Absence seizure, 345
Epilepsy, 345.9
Primary generalized seizure, 345.1
Seizure, 780.39
B.  Etiology.
1.  Up to 80% have unclear etiology.
2.  Hereditary.
3.  Perinatal: infectious, hypoxia, trauma.
4.  Metabolic, toxic, nutritional.
5.  Infectious.
6.  Vascular.
7.  Neoplastic.
C.  Occurrence.
1.  Children account for about 15% of all epilepsy cases.
2.  Generalized seizures account for one-third of all epilepsies.
3.  Most often start in childhood or adolescence.
D.  Clinical manifestations.
1.  Generalized tonic-clonic (grand mal).

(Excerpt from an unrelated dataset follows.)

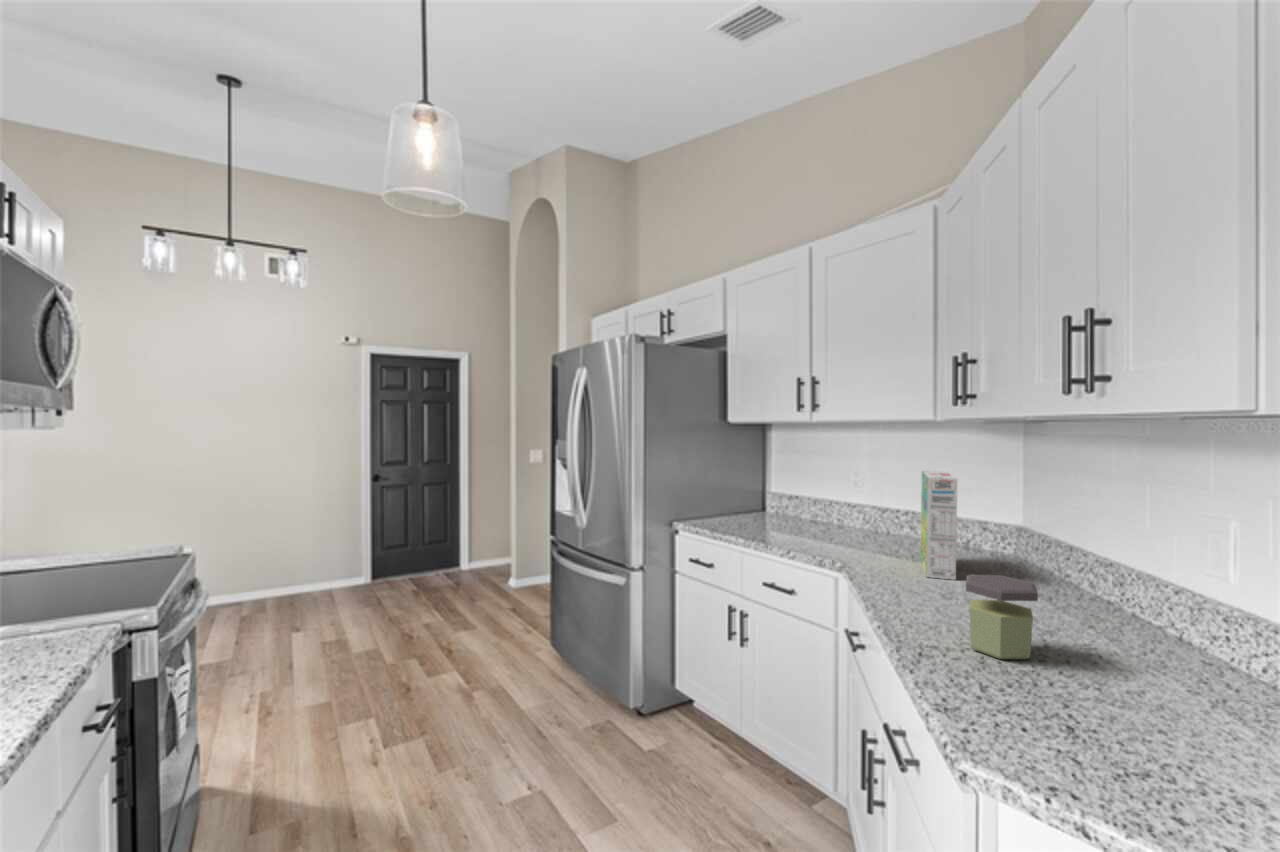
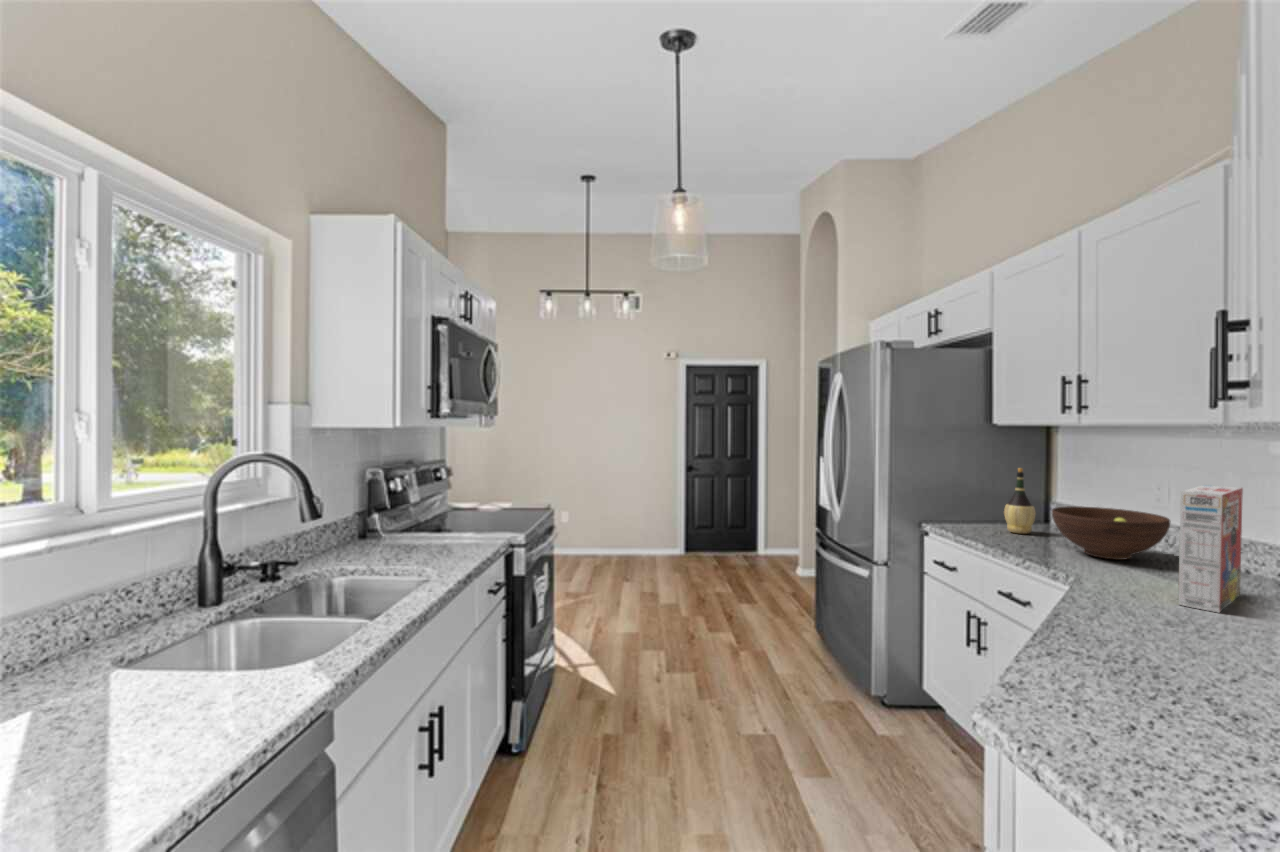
wine bottle: none [741,462,766,523] -> present [1004,468,1035,534]
fruit bowl: none [793,495,879,540] -> present [1052,506,1171,560]
jar: present [966,575,1038,659] -> none [1118,590,1215,683]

a.  Starts suddenly with stiff muscles (tonic phase) and then rhythmic contractions (clonic phase).
b.  Impaired consciousness.
c.  Loss of bladder control common.
d.  Can last a few minutes.
e.  Postictal phase that can include drowsiness, confusion, and headache.
2.  Atonic seizure (drop attack).
a.  Sudden drop to the floor, head may nod/drop.
b.  Brief episode, loss of consciousness brief.
c.  Injuries are common.
3.  Absence seizures.
a.  Abrupt sudden loss of consciousness with cessation of all motor activity.
b.  Brief periods of staring blankly into space.
c.  Ends abruptly, no postictal state.
d.  Can be induced by hyperventilation.